À Paul Meurice.

H.-H., jeudi 25 avril.

Vous avez hier reçu le bon à tirer final. Je serais d’avis de remplacer par un point simple (.) le point d’exclamation qui termine (!) — sancta simplicitas. Vous trouverez au verso le texte exact des vers de Boileau cités en note. Mme Chenay les a transcrits.

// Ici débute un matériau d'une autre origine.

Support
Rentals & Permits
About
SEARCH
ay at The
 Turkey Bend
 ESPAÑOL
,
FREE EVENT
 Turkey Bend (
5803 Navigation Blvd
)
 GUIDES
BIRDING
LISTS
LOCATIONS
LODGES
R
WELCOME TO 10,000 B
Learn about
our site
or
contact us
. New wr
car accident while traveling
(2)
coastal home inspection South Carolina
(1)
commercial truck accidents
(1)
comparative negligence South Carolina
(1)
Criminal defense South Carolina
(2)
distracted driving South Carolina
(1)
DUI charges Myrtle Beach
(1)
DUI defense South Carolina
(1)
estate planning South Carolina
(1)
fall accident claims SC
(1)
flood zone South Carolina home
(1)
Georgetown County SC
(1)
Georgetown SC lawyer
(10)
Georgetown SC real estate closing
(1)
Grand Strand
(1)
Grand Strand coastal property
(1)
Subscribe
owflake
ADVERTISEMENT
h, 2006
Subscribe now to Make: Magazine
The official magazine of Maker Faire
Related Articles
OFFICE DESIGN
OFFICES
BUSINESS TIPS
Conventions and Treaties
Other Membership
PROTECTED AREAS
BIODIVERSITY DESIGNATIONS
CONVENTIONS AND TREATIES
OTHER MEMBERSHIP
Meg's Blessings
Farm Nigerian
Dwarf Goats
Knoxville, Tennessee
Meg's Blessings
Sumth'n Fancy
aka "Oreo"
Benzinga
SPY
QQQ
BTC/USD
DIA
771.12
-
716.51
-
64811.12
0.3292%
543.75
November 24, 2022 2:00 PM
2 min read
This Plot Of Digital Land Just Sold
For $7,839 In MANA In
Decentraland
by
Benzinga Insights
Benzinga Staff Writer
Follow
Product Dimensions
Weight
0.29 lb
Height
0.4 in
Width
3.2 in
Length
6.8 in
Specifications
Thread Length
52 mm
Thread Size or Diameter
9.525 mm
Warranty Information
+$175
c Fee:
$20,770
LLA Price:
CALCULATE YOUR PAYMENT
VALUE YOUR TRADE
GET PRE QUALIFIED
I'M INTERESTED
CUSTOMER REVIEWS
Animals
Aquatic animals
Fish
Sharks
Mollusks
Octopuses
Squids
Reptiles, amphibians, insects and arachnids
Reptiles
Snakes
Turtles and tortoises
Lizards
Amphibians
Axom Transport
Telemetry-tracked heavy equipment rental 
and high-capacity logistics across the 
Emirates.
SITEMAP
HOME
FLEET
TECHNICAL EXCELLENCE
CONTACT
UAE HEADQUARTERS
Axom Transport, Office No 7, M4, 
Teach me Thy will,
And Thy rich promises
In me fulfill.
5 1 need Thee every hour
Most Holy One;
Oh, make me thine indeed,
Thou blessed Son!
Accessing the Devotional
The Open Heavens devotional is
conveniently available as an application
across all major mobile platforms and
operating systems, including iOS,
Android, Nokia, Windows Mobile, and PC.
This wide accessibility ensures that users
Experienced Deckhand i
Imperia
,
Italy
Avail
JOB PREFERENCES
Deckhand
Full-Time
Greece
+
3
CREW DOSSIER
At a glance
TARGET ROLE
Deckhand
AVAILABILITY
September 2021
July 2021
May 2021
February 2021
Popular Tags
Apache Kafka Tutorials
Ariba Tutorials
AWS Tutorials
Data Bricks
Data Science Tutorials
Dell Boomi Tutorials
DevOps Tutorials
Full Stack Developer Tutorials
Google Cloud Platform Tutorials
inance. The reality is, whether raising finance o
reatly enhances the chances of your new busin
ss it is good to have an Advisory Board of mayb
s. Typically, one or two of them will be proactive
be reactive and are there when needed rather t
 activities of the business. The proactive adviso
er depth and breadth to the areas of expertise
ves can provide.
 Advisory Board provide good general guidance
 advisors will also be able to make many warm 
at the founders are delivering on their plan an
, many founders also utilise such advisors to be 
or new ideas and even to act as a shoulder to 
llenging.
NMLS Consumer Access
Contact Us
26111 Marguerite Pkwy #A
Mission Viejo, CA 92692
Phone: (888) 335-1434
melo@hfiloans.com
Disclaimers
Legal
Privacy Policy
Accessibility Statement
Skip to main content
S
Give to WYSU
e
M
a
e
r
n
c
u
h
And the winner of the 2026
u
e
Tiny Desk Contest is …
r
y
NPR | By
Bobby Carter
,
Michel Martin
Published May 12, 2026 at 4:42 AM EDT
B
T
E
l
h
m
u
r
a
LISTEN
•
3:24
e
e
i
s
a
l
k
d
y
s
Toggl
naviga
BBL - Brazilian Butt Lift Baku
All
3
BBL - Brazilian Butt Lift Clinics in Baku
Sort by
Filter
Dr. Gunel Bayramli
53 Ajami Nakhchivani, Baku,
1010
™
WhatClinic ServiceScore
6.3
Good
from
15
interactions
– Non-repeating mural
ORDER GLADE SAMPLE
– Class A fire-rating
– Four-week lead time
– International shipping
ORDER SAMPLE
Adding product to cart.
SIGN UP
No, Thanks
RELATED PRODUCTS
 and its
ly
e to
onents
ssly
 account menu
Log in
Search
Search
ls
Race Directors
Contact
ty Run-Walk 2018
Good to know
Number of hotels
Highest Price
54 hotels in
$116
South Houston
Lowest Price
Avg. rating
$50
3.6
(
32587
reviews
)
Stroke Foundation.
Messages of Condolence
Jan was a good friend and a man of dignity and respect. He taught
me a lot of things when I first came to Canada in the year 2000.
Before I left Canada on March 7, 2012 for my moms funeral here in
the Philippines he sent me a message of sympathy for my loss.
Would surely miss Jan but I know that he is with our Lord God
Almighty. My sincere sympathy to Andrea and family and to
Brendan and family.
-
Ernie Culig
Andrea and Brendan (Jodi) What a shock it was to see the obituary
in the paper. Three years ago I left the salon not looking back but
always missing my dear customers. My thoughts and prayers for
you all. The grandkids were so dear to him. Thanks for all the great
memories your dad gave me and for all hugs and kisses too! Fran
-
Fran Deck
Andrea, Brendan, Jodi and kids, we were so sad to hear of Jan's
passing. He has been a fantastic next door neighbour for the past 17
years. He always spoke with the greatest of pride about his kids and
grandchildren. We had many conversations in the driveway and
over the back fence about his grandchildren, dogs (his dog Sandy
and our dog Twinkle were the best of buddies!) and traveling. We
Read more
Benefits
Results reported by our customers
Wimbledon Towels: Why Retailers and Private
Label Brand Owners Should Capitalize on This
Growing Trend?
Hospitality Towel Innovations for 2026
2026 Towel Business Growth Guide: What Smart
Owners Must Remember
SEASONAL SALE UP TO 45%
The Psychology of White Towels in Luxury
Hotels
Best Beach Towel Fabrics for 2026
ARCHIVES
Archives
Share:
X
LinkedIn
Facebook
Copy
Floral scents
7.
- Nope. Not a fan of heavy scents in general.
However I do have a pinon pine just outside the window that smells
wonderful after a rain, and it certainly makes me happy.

Cher doux ami, vos lettres, lues le soir à table dans cette étroite intimité qui vous aime, font mouiller les yeux et battre les cœurs, tant elles sont tendres et hautes. Vous avez un art merveilleux d’être charmant et profond à la fois. De là tous les applaudissements enthousiastes à la Vie nouvelle. Comme je l’attends, et comme je vais me monter et me jouer la pièce tout de suite, en me tournant de temps en temps vers mon vieil ami l’océan, et en lui disant : hein ? — Votre projet de traité pour Ruy Blas est excellent, et, le moment venu, si vous me le permettez, je vous donnerai pleins pouvoirs. Je dis le moment venu, parce que l’avenir actuel de Ruy Blas, et de mon répertoire, n’est pas clair du tout. Vous avez sans doute lu un journal, l’Esprit nouveau, et le Soleil, 13 avril, qui se disent très informés. Il en résulterait que ce bon gouvernement m’aurait un peu fait tomber dans un traquenard. On ne jouerait que Hernani. Après quoi, on verrait. Or, la police étant maîtresse, et pouvant me faire, à la reprise de Hernani, la première représentation qu’elle voudra, chute littéraire, par un pipe-en-bois bonapartiste et classique, ou tapage politique, par une escouade de mouchards, on verrait qu’on ne verrait rien, et mon répertoire serait, pour l’instant, étranglé entre deux portes, la porte du Théâtre-Français et la porte de l’Odéon. Si vous avez occasion d’en causer avec Vacquerie, et d’approfondir un peu cette situation, je serais charmé d’avoir votre double conseil. — Puisque vous êtes assez bon pour vous charger de lire tout ce qui reste à publier du livre Paris-Guide, voulez-vous dire à M. Lequeux que je renonce à recevoir les placards et les bonnes feuilles. Cela devient inutile, et votre œil vaut mieux que le mien. S’il s’agissait de vous, mon œil vaudrait mieux que le vôtre. — Si vous retranchez (par prudence) le passage cerclé de rouge (les soldats tournant le dos à la loi) il faudrait retrancher aussi le petit alinéa (Paris est un flambeau allumé, etc.) qui s’y rattache.

Je vous embrasse avec récidive et je vous aime à perpétuité. Votre vieil enchaîné de Guernesey.

V.

(Il va sans dire qu’Auguste et vous pouvez faire tous les retranchements qui vous sembleront prudents.)